Ler “A Mercearia Céu & Terra” (Dom Quixote, 2024) é ser transportado para Chicken Hill, um bairro esquecido na paisagem americana, mas profundamente presente na memória emocional de quem já se sentiu um outsider — mesmo dentro do próprio país. É nas primeiras décadas do século XX, marcadas por profundas divisões sociais nos Estados Unidos, que James McBride ergue esta narrativa múltipla, povoada por imigrantes judeus, afro-americanos, pessoas com deficiência, pobres e dissidentes. E fá-lo com um gesto literário raro: o de devolver humanidade àqueles que a História institucional tende a apagar.
A escolha do tempo e do espaço não é arbitrária. O leitor encontra-se numa América que se deseja moderna e industrializada, mas que continua a funcionar segundo lógicas de exclusão racial, religiosa e social. A comunidade de Chicken Hill é uma “ilha” dentro de um país que se fragmenta em nome da “ordem“, da “civilização“, do “progresso” — palavras que, na boca do poder, soam sempre como ameaças. E, no entanto, é nessa ilha que se encontra o que McBride mais quer mostrar: a sobrevivência através da convivência.
A xenofobia, que tantas vezes se associa a discursos públicos, acontece nas entrelinhas. Manifesta-se na forma como se olha para Dodo, o menino negro surdo que as instituições querem internar. Na forma como se tolera — e depois silencia — a presença de judeus. Ou mesmo na condescendência com que se trata quem insiste em desafiar essas hierarquias invisíveis. Não há vilões unidimensionais, nem discursos inflamados. Há apenas uma teia de pequenos actos de exclusão, aceites como naturais. E é precisamente contra essa naturalidade que o livro se insurge.
Mas “A Mercearia Céu & Terra” não é um manifesto político. Ou, se o é, é-o através da ficção mais plena. A sua força vem da atenção ao detalhe, à vida interior das personagens, à forma como uma comunidade, mesmo nascida da escassez, pode criar uma ética própria. A mercearia de Chona é o coração desse mundo. Mais do que um negócio, é um espaço de resistência, onde se pratica o cuidado como acto político. Chona, debilitada fisicamente, mas fortíssima na convicção, transforma o seu quotidiano em refúgio e trincheira.

O livro convida o leitor a uma empatia complexa. É impossível não a sentir pelas figuras excêntricas que povoam a história — Moe, Nate, Monkeypants —, mas essa ternura nunca é condescendente. McBride escreve com um humor que não escapa à dor, com um afecto que não poupa às falhas. As personagens não são metáforas: são gente. E é isso que as torna reais. Como Philip Roth, em “A Servidão Humana”, procuram uma resposta para a vida através das experiências que acumulam. Não pela teoria, mas pela acção. Não pelo destino, mas pela escolha.

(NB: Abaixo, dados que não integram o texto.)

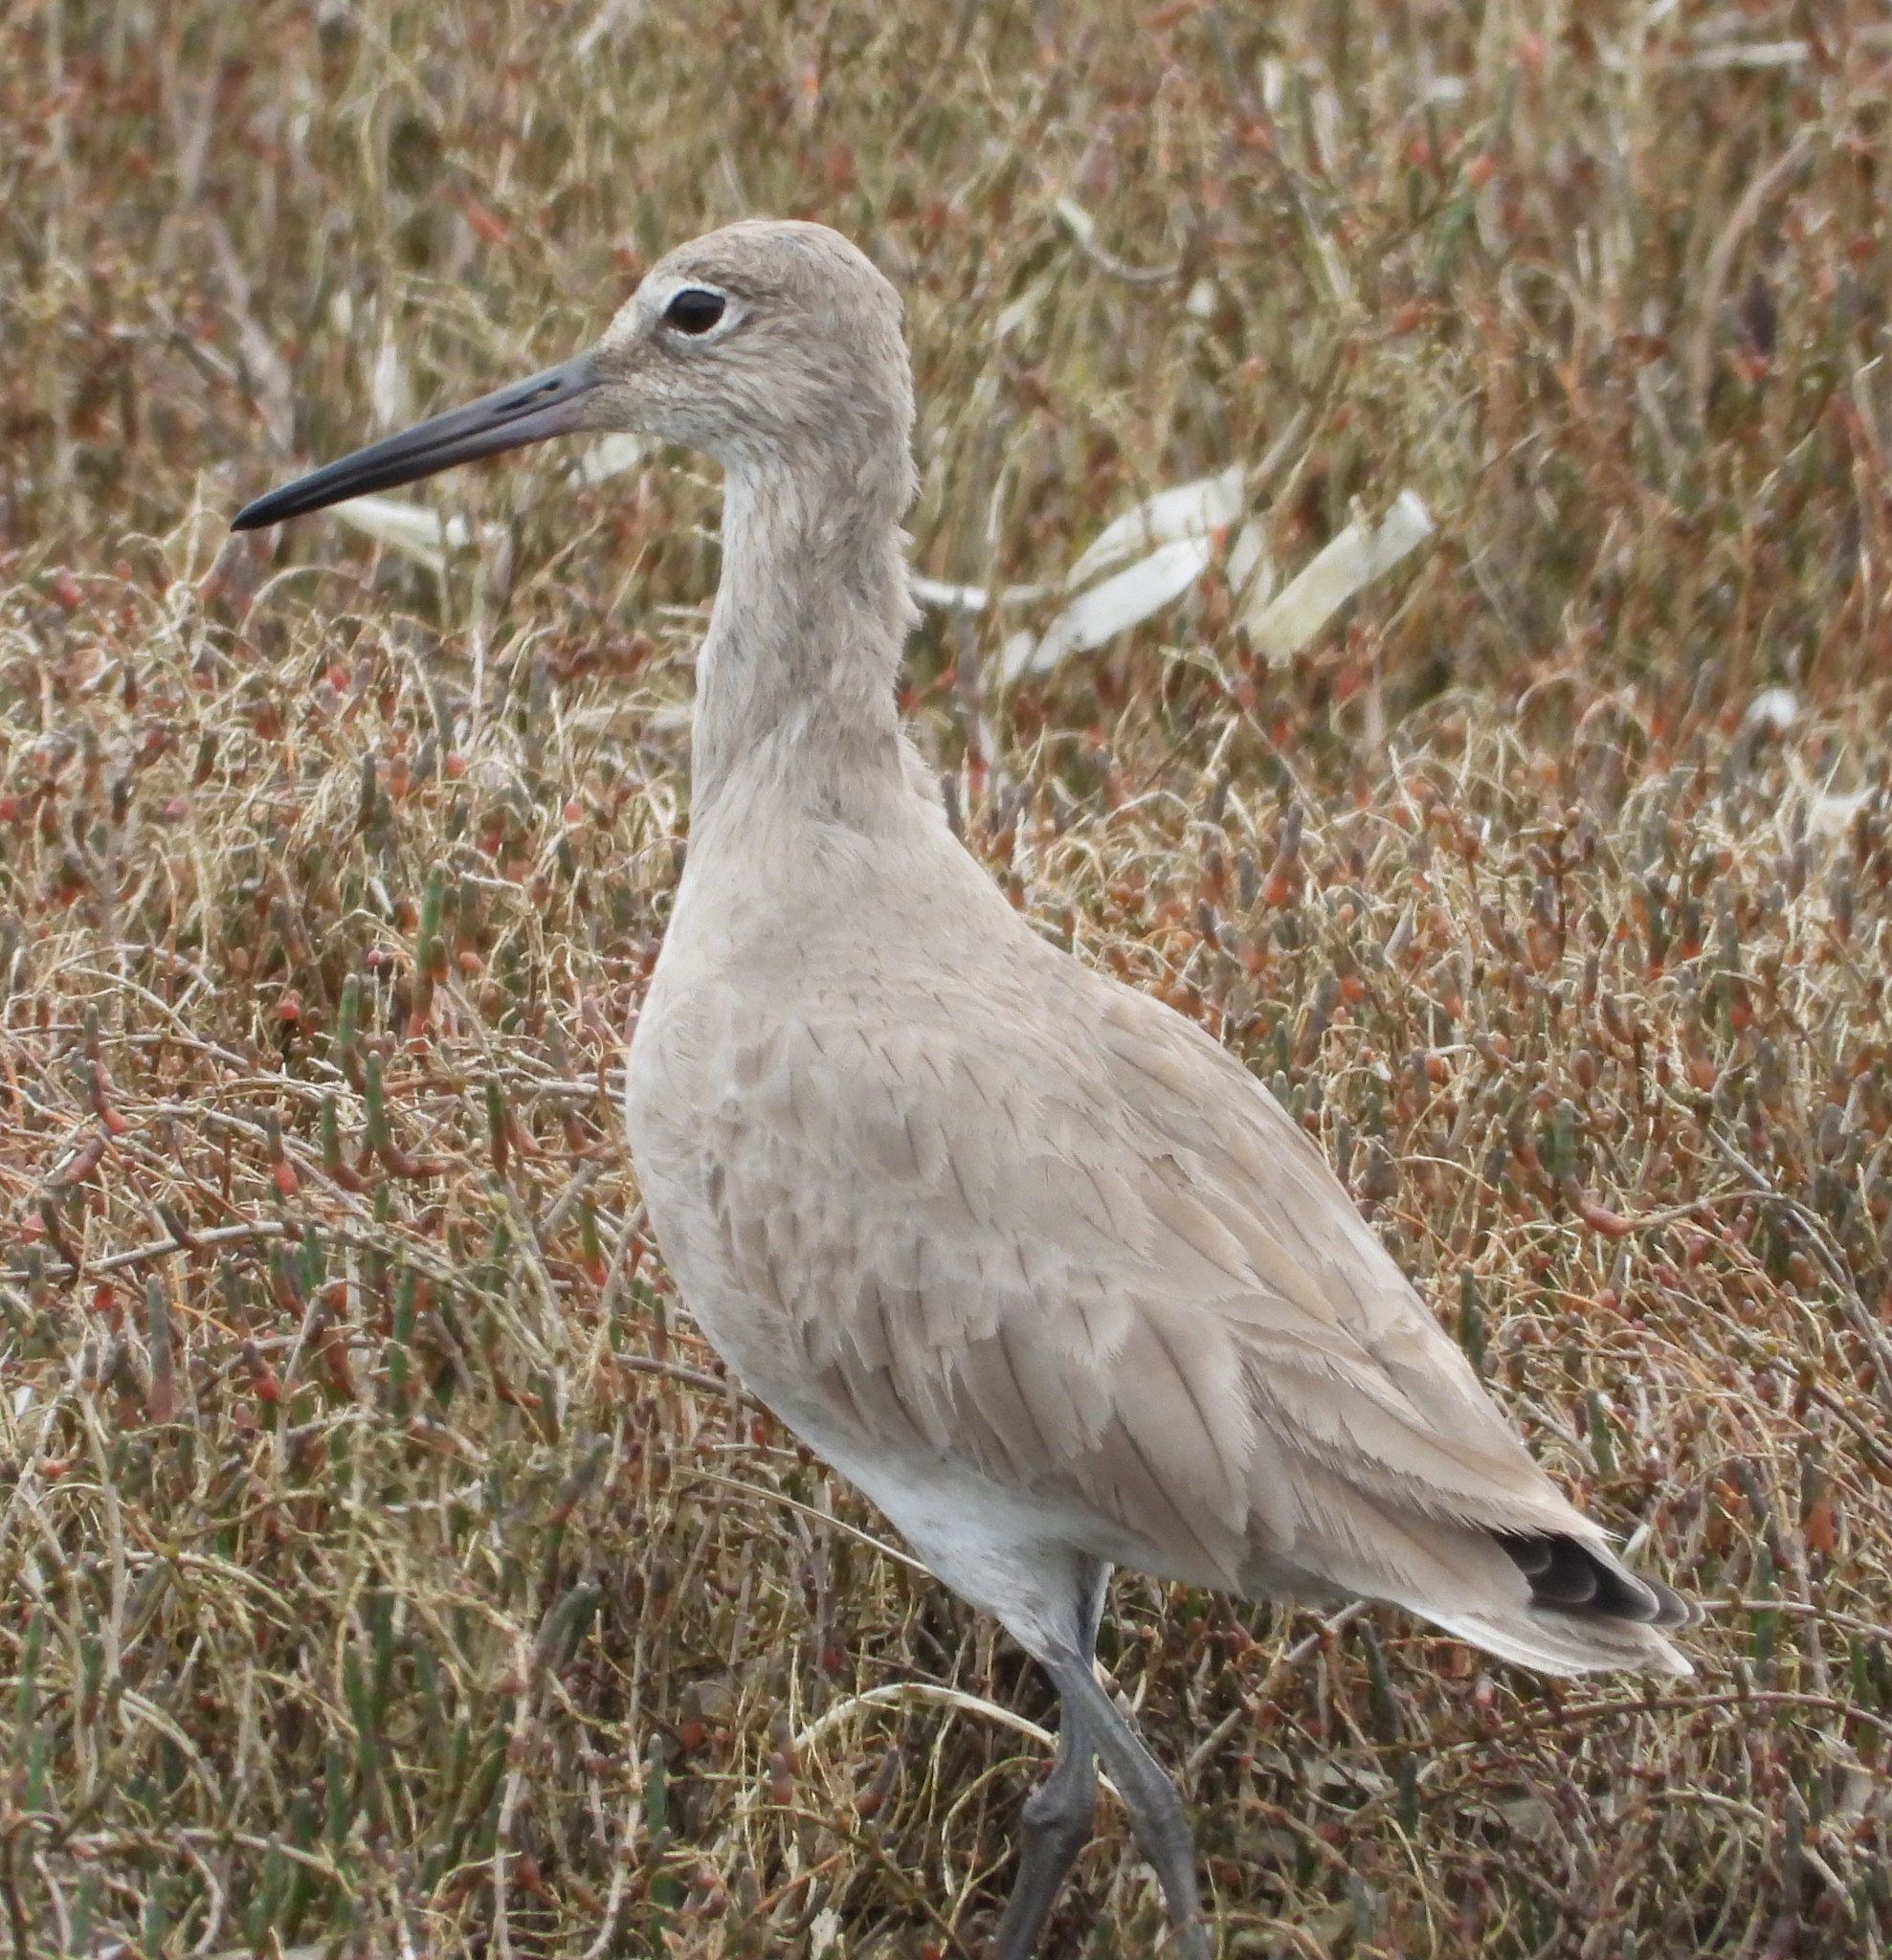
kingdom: Animalia
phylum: Chordata
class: Aves
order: Charadriiformes
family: Scolopacidae
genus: Tringa
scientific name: Tringa semipalmata
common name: Willet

O que talvez mais se destaque nesta história é a forma como a comunidade se apresenta como uma construção activa. Não é uma entidade estável, nem um espaço puro. É feita de conflitos, negociações, memórias partilhadas e cicatrizes colectivas. McBride mostra como a pertença não se impõe — conquista-se. E que, por vezes, para que alguém pertença, é necessário que outro abdique do seu privilégio, da segurança e do silêncio.
No fim, o que fica de “A Mercearia Céu & Terra” é a sensação de que o passado não está assim tão distante. A forma como se exclui o outro, como se define quem tem valor (e quem não tem), continua a ressoar nas estruturas sociais contemporâneas. Mas McBride, com mestria e compaixão, lembra o leitor que há sempre quem resista. Há sempre quem escolha o bem — mesmo quando ninguém está a ver.
1 Commentário
Foi o segundo livro que li do James McBride, depois de Deacon King Kong. Gostei muito de ambos, o autor dá nos dois livros voz a personagens muito interessantes e marginalizadas da sociedade de uma forma muito inteligente e divertida. Fiquei com vontade de ler mais livros dele.